**YOUR INSTRUCTIONS:** Determine how many lines in the items below contain the word "Total" with its case matched exactly, and reply with only that number.

**GIVEN ENTRIES:**
____________
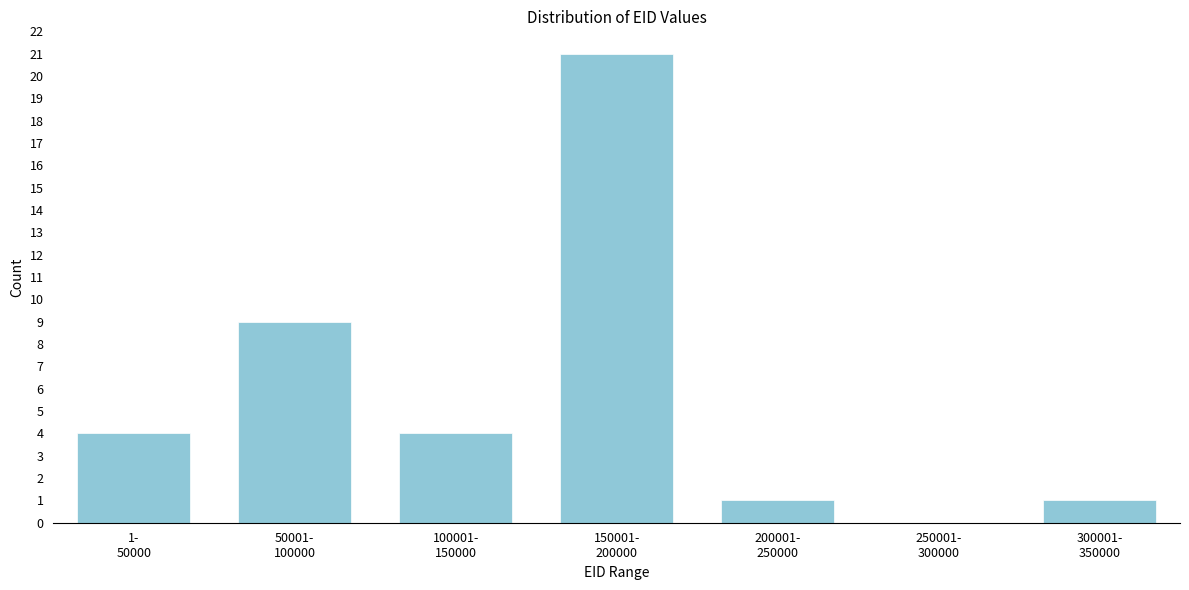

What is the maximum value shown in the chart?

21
____________
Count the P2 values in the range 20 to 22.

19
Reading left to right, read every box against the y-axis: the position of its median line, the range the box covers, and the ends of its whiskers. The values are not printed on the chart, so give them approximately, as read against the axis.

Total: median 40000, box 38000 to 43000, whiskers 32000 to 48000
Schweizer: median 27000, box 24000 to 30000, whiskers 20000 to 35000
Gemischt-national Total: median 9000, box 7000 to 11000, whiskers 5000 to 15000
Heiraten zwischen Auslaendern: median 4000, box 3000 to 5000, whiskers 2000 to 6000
____________
**SOLUTION TO THIS EXERCISE:** 2